Чарльз Буковски, «Почтамт»

Такая простая строка. Четыре слова. «В начале» чего? И почему это было «ошибкой»? Кроме того, эта фраза подчеркивает уязвимость рассказчика. Должны ли мы доверять ему?

Мы ДОЛЖНЫ продолжить, чтобы найти ответы на эти вопросы.

Ты открываешь новый роман Итало Кальвино «Если однажды зимней ночью путник».
Итало Кальвино, «Если однажды зимней ночью путник»

Он говорит о себе и своей книге в первой строке, немедленно ломая четвертую стену между собой и читателем.

Этот рассказчик — Итало Кальвино? Здесь есть парадокс: написал ли он эту строку после того, как закончил книгу, или начал книгу таким способом.
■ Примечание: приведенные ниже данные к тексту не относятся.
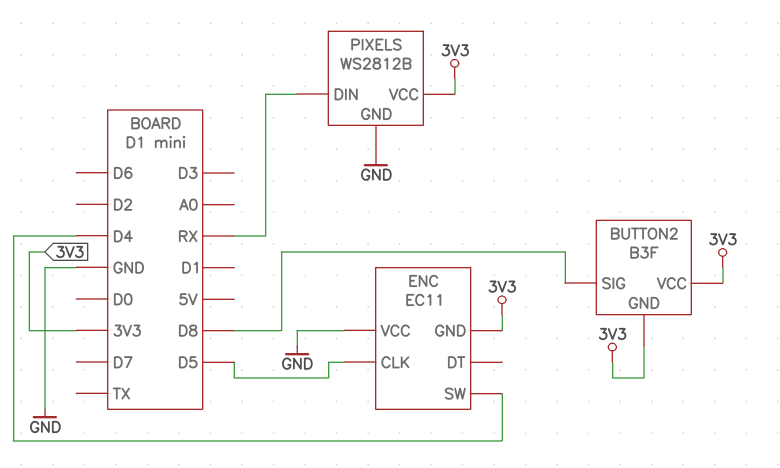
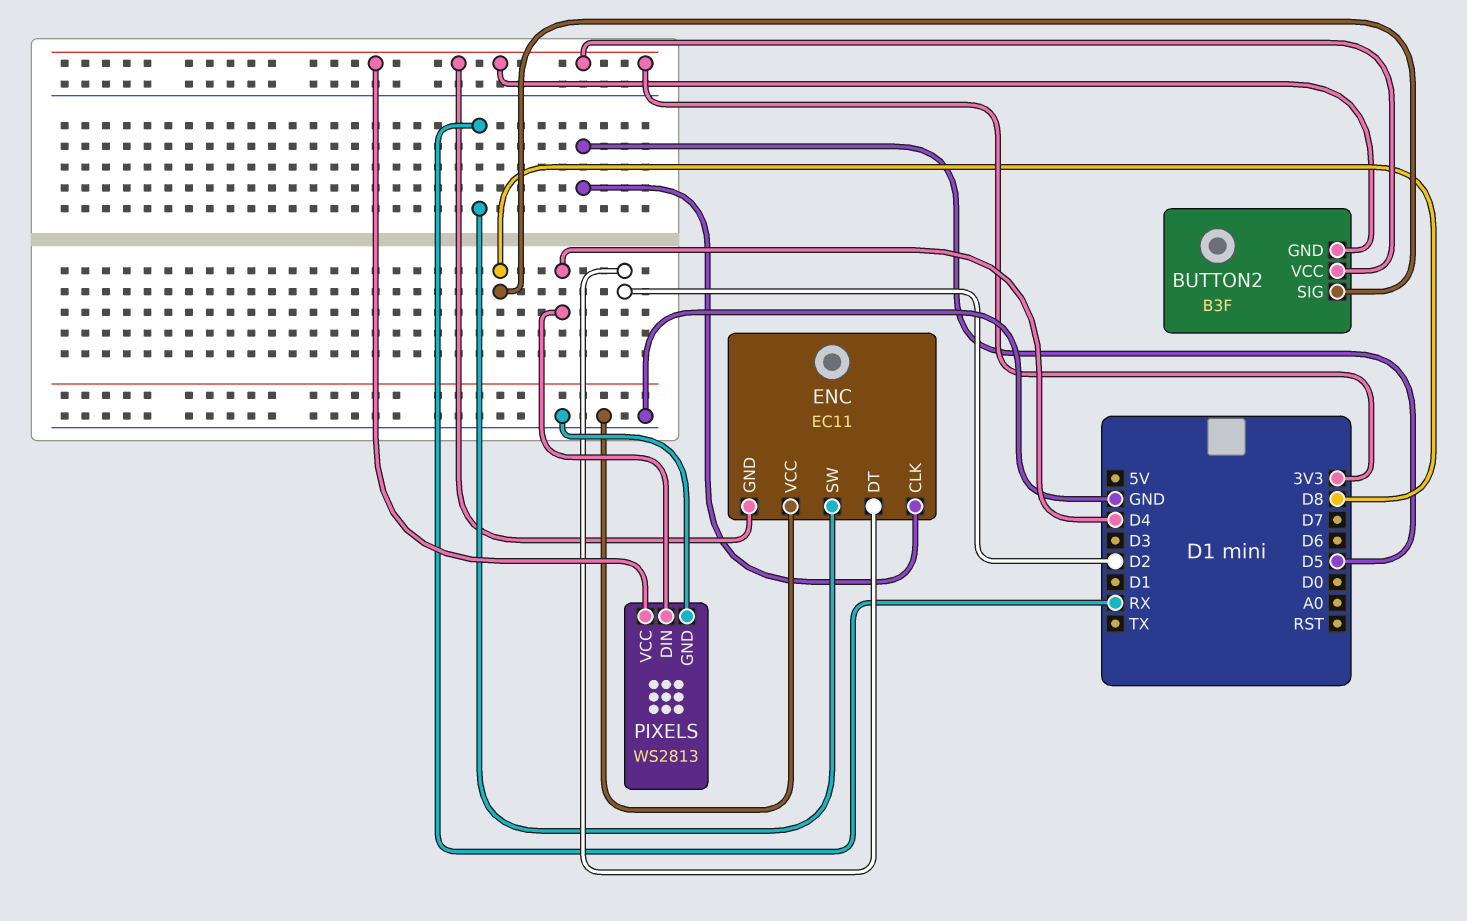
ENC pin DT: none -> D2
ENC pin SW: D4 -> RX
PIXELS: WS2812B -> WS2813
PIXELS pin DIN: RX -> D4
Это сбивает с толку, но не настолько, чтобы не читать дальше и не удовлетворить свое любопытство.

В 124-м билась злоба.
Тони Моррисон, «Возлюбленная»

Почему кого-то зовут «124»? Это вообще человек? Ощущение безэмоциональности. И все же мы знаем, что в «124» «билась злоба». Что подразумевает действие.

Почему не раздражение? Почему в 124 билась именно «злоба»?

Злоба подразумевает какое-то действие, как будто 124 хочет кого-то ранить. Злоба подразумевает желание, чтобы кто-то почувствовал такую же боль, как и вы. В отличие от простого раздражения. Передано всего в четырех словах.

Небо над портом напоминало телеэкран, включенный на мертвый канал.
Уильям Гибсон, «Нейромант»

Плохой роман начинается так: «Небо над портом было насыщенно синим». Это слишком очевидно. Вместо этого цвет «телеэкрана».

Какого цвета экран телевизора? Он зависит от посылаемого сигнала. Но сигнал настроен «на мертвый канал» — а почему он мертв?

Статика, которую мы видим на старом телевизоре, — это сигнал Большого взрыва. Непостижимый и все же это то, что видит рассказчик.

Кроме того, почему порт? Врата в другую страну. Но в данном случае — в технологии, а именно в телевидение. Жизнь изменится в этом портале.

Воан умер вчера, в своей последней автокатастрофе.
Джеймс Баллард. «Автокатастрофа»

Умер только вчера? Странно неэмоционально. И «в своей последней автокатастрофе» подразумевает, что были и другие катастрофы до этого. А простота предложения ощущается как отсутствие эмоций.

Почему не хватает эмоций? Зачем такая прямолинейность?

Читатель подсознательно застигнут врасплох, потому что когда кто-то умирает, ожидается больше эмоций и меньше прямолинейности. Представьте, если бы кто-то, кого вы любите, умер вчера — вы бы написали такую строчку?

Выводы

Как зацепить с первой же строчки:

Великий автор использует эту свободу, чтобы пригласить нас в путешествие. И как только мы отправились в это путешествие, мы знаем, что нас ждет дикая поездка.

Надеюсь, что узнав все это, я стану более хорошим писателем.